◆ Page extract
##########

The per-task oom_adj value is a characteristic of its mm more than the
task itself since it's not possible to oom kill any thread that shares
the mm.  If a task were to be killed while attached to an mm that could
not be freed because another thread were set to OOM_DISABLE, it would
have needlessly been terminated since there is no potential for future
memory freeing.

This patch moves oomkilladj (now more appropriately named oom_adj) from
struct task_struct to struct mm_struct.  This requires task_lock() on a
task to check its oom_adj value to protect against exec, but it's already
necessary to take the lock when dereferencing the mm to find the total VM
size for the badness heuristic.

This fixes a livelock if the oom killer chooses a task and another thread
sharing the same memory has an oom_adj value of OOM_DISABLE.  This occurs
because oom_kill_task() repeatedly returns 1 and refuses to kill the
chosen task while select_bad_process() will repeatedly choose the same
task during the next retry.

Taking task_lock() in select_bad_process() to check for OOM_DISABLE and
in oom_kill_task() to check for threads sharing the same memory will be
removed in the next patch in this series where it will no longer be
necessary.

##########

◆ Description of the task
Carry on the oom_adj patch description from the point where it stops. The listing after this has nothing to do with the oom_adj patch description.

##########

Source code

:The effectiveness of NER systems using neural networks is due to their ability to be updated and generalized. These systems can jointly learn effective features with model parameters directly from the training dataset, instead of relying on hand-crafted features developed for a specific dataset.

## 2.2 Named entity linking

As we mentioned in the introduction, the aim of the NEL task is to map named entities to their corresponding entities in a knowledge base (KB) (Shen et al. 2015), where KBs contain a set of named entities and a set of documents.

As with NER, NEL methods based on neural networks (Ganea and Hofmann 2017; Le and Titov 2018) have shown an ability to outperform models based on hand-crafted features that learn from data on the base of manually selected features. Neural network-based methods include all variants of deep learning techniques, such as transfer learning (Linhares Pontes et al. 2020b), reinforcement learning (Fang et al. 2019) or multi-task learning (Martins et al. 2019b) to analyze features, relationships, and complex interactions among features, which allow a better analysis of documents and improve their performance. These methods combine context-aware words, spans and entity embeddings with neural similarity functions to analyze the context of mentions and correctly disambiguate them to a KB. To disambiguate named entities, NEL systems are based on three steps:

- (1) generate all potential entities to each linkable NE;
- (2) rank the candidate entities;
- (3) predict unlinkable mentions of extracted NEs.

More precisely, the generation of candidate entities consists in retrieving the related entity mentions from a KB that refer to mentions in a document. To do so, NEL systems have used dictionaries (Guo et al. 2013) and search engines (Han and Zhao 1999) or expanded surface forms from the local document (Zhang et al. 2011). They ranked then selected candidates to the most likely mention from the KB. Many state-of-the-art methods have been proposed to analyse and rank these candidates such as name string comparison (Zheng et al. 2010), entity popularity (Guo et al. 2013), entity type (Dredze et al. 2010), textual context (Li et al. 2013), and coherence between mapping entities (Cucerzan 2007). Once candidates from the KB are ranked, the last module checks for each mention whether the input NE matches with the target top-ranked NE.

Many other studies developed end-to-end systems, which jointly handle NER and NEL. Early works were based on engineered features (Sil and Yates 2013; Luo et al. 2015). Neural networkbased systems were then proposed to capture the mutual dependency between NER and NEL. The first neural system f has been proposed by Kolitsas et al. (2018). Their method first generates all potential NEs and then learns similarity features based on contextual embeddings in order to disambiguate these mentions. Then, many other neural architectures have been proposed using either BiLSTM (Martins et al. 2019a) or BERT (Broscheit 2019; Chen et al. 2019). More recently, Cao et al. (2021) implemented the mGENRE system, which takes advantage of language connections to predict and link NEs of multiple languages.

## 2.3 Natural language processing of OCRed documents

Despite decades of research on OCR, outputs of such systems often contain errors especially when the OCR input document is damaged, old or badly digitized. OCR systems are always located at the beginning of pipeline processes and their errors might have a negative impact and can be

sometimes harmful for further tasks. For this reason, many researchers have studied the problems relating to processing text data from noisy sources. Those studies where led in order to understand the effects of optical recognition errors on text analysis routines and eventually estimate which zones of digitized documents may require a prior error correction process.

##########

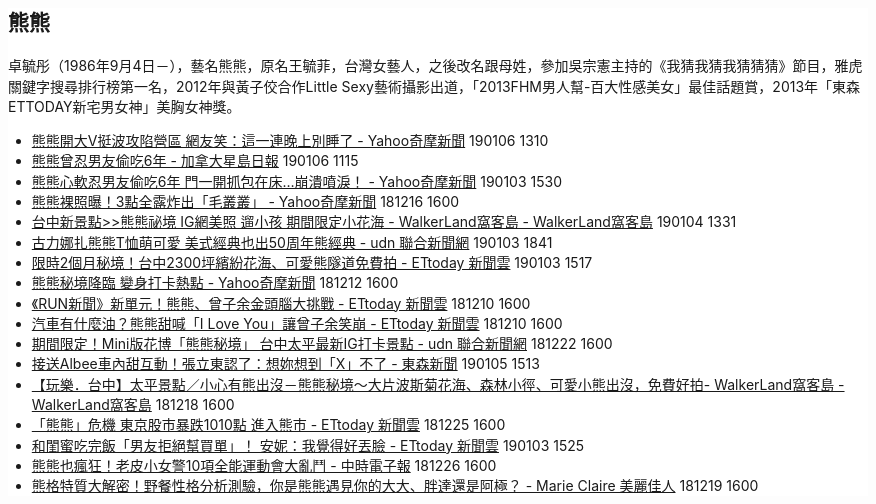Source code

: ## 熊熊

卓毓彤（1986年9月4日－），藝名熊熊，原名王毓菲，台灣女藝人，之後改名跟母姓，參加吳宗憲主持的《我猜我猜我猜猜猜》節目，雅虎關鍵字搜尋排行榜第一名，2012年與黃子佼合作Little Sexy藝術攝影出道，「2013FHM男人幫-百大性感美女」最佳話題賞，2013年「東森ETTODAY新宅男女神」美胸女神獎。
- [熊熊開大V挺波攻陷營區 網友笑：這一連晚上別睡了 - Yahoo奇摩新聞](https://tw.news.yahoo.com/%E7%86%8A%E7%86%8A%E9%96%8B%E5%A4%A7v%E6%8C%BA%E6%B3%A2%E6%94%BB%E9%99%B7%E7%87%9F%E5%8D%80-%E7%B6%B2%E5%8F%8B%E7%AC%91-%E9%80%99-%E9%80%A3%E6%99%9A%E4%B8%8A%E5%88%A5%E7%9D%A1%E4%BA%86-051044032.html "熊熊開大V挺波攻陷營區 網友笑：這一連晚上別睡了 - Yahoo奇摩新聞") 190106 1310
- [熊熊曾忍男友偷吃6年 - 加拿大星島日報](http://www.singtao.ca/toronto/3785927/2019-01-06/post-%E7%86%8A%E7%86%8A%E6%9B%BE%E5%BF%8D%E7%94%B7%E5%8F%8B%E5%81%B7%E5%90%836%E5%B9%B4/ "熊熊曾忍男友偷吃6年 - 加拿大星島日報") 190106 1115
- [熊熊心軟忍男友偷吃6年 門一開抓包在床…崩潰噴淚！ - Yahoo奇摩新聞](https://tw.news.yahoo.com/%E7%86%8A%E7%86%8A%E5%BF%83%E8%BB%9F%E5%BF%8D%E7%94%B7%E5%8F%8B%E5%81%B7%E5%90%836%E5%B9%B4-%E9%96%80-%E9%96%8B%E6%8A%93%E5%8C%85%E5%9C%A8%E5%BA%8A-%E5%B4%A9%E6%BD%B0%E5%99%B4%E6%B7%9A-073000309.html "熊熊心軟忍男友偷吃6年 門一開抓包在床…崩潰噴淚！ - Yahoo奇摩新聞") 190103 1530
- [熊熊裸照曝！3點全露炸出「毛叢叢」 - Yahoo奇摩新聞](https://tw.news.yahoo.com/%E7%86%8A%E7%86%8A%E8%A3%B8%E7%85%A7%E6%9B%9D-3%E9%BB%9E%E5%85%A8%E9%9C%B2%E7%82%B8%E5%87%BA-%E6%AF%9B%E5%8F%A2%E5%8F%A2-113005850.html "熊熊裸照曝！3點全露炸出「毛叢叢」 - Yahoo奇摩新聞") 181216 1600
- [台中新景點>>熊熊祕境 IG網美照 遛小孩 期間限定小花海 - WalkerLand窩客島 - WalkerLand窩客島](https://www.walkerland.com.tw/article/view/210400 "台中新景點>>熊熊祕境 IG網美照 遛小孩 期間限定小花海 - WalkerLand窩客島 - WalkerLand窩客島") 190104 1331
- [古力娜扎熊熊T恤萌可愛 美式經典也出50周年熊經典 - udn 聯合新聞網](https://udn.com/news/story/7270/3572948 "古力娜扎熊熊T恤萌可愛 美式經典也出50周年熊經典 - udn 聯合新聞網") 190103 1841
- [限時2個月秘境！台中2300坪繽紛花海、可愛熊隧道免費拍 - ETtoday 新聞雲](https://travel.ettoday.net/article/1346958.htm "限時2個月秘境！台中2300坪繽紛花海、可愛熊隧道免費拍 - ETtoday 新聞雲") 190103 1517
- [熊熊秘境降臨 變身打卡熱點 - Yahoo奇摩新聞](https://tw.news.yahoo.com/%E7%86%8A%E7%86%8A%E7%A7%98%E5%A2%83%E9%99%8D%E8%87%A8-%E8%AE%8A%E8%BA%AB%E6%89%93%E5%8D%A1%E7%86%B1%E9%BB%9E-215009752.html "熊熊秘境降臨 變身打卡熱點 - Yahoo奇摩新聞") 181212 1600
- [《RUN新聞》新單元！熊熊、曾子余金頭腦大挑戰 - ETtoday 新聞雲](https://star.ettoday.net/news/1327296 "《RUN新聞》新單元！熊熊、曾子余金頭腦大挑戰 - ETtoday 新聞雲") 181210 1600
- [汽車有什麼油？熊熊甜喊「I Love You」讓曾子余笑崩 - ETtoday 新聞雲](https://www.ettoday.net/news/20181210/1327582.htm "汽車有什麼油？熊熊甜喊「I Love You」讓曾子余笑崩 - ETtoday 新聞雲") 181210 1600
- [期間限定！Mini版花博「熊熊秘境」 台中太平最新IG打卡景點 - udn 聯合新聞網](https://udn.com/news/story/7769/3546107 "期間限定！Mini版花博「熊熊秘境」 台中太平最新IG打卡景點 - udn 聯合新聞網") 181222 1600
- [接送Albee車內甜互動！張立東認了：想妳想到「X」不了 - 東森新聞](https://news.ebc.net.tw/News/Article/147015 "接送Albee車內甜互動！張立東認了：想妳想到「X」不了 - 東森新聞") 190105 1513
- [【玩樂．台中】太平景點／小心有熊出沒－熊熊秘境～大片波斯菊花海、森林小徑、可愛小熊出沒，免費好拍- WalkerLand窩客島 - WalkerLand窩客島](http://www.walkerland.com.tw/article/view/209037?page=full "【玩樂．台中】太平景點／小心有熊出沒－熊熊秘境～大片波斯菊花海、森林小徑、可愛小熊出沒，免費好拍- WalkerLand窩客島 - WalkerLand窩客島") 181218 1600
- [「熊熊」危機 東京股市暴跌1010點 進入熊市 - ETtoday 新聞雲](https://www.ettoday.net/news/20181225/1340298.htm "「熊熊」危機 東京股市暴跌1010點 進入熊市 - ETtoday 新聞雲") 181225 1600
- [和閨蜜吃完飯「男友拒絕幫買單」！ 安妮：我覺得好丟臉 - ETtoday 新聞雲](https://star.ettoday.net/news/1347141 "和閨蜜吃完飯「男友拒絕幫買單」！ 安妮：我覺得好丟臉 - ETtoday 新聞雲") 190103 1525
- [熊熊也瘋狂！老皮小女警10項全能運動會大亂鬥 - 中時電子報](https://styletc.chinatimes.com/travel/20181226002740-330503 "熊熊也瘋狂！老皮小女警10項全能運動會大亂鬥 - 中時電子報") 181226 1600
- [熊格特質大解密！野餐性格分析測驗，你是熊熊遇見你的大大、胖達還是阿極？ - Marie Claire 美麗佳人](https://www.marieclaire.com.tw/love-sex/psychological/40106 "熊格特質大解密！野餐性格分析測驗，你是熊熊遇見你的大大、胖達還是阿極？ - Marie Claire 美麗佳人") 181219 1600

##########

◆ Answer space
Writing to /proc/pid/oom_adj for a kthread will now return -EINVAL since
these threads are immune from oom killing already.  They simply report an
oom_adj value of OOM_DISABLE.

Cc: Nick Piggin <npiggin@suse.de>
Cc: San Mehat <san@android.com>
Signed-off-by: David Rientjes <rientjes@google.com>
---
 Documentation/filesystems/proc.txt        |   15 +++++++++----
 drivers/staging/android/lowmemorykiller.c |    2 +-
 fs/proc/base.c                            |   19 ++++++++++++++--
 include/linux/mm_types.h                  |    2 +
 include/linux/sched.h                     |    1 -
 mm/oom_kill.c                             |   32 ++++++++++++++++++----------
 6 files changed, 49 insertions(+), 22 deletions(-)

diff --git a/Documentation/filesystems/proc.txt b/Documentation/filesystems/proc.txt
--- a/Documentation/filesystems/proc.txt
+++ b/Documentation/filesystems/proc.txt
@@ -1003,11 +1003,13 @@ CHAPTER 3: PER-PROCESS PARAMETERS
 3.1 /proc/<pid>/oom_adj - Adjust the oom-killer score
 ------------------------------------------------------
 
-This file can be used to adjust the score used to select which processes
-should be killed in an  out-of-memory  situation.  Giving it a high score will
-increase the likelihood of this process being killed by the oom-killer.  Valid
-values are in the range -16 to +15, plus the special value -17, which disables
-oom-killing altogether for this process.
+This file can be used to adjust the score used to select which processes should
+be killed in an out-of-memory situation.  The oom_adj value is a characteristic
+of the task's mm, so all threads that share an mm with pid will have the same
+oom_adj value.  A high value will increase the liklihood of this process being
+killed by the oom-killer.  Valid values are in the range -16 to +15 as
+explained below and a special value of -17, which disables oom-killing
+altogether for threads sharing pid's mm.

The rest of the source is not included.